Kids in the Hall: Death Comes to Town | Whether this airs in 2009 or early 2010 doesn’t matter.  It’s Kids in the Hall.  KitH is taking a page from shows like League of Gentlemen with Death Comes to Town, and a job lot of people want to see this.  I want to see it.  You want to see it, even if you hate Kids in the Hall with a passion.  I know you!

I have reservations about Death Comes to Town.  My taste for Bruce McCulloch will never wane, but Scott Thompson has annoyed me with his post-Kids work.  Shows like My Fabulous Gay Wedding have underlined the fact that Thompson is gay, but where is his funny?  He even threatened to ruin The Larry Sanders Show at one point, but no one can make Hank Kingsley unfunny.

Dave Foley has starred in subpar work post-Kids, like his Christmas special and NewsRadio.  I’ll give Mark McKinney credit for producing Less Than Kind, but that doesn’t excuse his two mediocre seasons on Saturday Night Live.  As for Kevin McDonald, he was in Zeroman and the Lilo & Stitch cartoon.  ’Nuff said.

The hype factor also works against Death Comes to Town.  I remember being excited at the announcement of Ren & Stimpy Adult Party Cartoon.  I was met with “Ren and Stimpy are gay” subtext and the beatdown of Mr. Horse.  The new Ren & Stimpy‘s awfulness killed my respect for John Kricfalusi.

I don’t want to see Kids in the Hall suffer the same fate as John K.  As soon as Dave Foley says “you’re the pitcher, I’m the catcher” to Scott Thompson, off goes the television.

Simply put, the five Kids in the Hall castmembers need each other.  Together, they are a force for comedic good.  It’s hard to say whether the comeback will be as funny as the original KitH, but CBC’s comedy lineup needs more than uneven political humour, Rick Mercer doing his best Shelagh Rogers impression and Being Erica.


Durham County‘s second season | I actually see this show making inroads on American television, since Flashpoint has introduced Americans to Hugh Dillon.

I’m not saying Durham County will pick up fans disenchanted by Dexter‘s third season, but what the hell.  NBC bought Howie Do It, and that’s just Howie Mandel hosting a Candid Camera derivative.  Slings and Arrows has an American fanbase two-and-a-half years after its death.  Who the hell knows which shows will become popular in the fifteen-thousand-channel world?
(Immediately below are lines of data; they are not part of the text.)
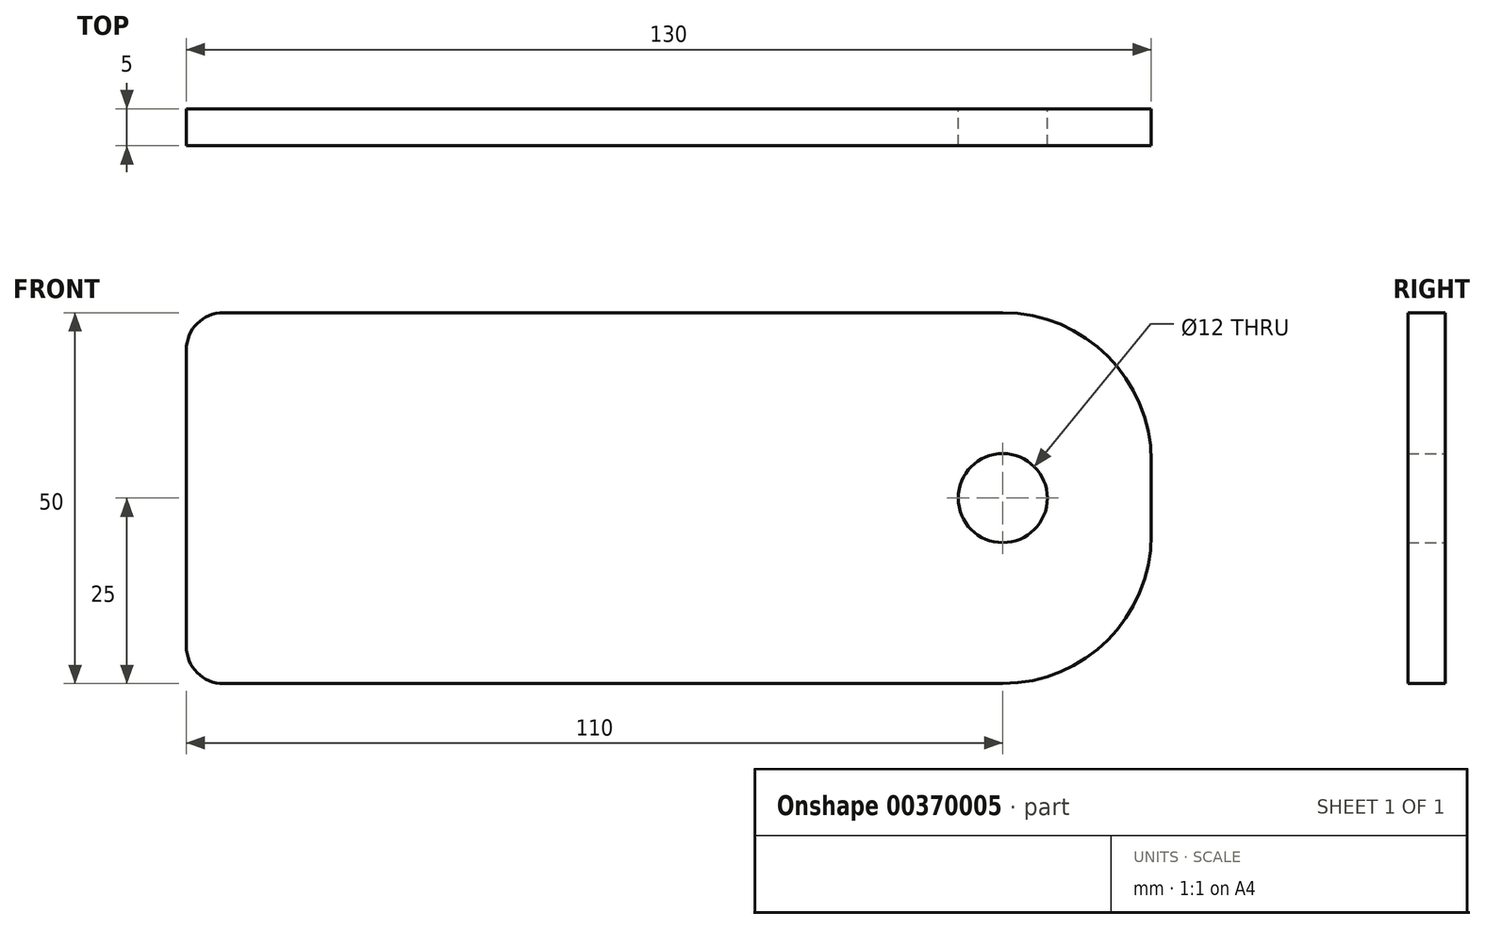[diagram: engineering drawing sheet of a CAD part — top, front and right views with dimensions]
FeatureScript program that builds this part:
annotation { "Feature Type Name" : "Feature", "Feature Type Description" : "" }
export const myFeature = defineFeature(function(context is Context, id is Id, definition is map)
    precondition{}
    {
        {
            var Q0;
            Q0=qCreatedBy(makeId("Front.planeOp"),FACE);
            var sketch = newSketch(context, id + "F0", { "sketchPlane" : qUnion([Q0])});
            skLineSegment(sketch, "E0.bottom", {"start": v(5, 0) * mm, "end": v(110, 0) * mm});
            skLineSegment(sketch, "E0.top", {"start": v(5, 50) * mm, "end": v(110, 50) * mm});
            skLineSegment(sketch, "E0.left", {"start": v(0, 5) * mm, "end": v(0, 45) * mm});
            skLineSegment(sketch, "E0.right", {"start": v(130, 20) * mm, "end": v(130, 30) * mm});
            skPoint(sketch, "E1.visualSharp", {"position": v(130, 50) * mm});
            skArc(sketch, "E1.filletArc", {"start": v(130, 30) * mm, "mid": v(124.14, 44.14) * mm, "end": v(110, 50) * mm});
            skPoint(sketch, "E2.visualSharp", {"position": v(130, 0) * mm});
            skArc(sketch, "E2.filletArc", {"start": v(110, 0) * mm, "mid": v(124.14, 5.86) * mm, "end": v(130, 20) * mm});
            skPoint(sketch, "E3.visualSharp", {"position": v(0, 50) * mm});
            skArc(sketch, "E3.filletArc", {"start": v(5, 50) * mm, "mid": v(1.46, 48.54) * mm, "end": v(0, 45) * mm});
            skPoint(sketch, "E4.visualSharp", {"position": v(0, 0) * mm});
            skArc(sketch, "E4.filletArc", {"start": v(0, 5) * mm, "mid": v(1.46, 1.46) * mm, "end": v(5, 0) * mm});
            skPoint(sketch, "E5", {"position": v(110, 25) * mm});
            skPoint(sketch, "E5.positionSnap0", {"position": v(0, 25) * mm});
            skCircle(sketch, "E6", {"center": v(110, 25) * mm, "radius": 6 * mm});
            skSolve(sketch);
        }
        {
            var Q0;
            Q0 = qSketchRegion(id + "F0", true);
            extrude(context, id + "F1", {"entities" : qUnion([Q0]), "depth" : 5 * mm});
        }
    });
Howie Do It | It debuts on Global and NBC this Friday.  It probably won’t be any good, but who knows?  Howie Mandel has the power to survive this show if it stiffs.  This is an age where people have a new appreciation for Bob Saget and David Duchovny.

I haven’t written this show off in my mind like I have The Animated Adventures of Bob & Doug McKenzie.  Dave Coulier as Bob?  Take off, eh.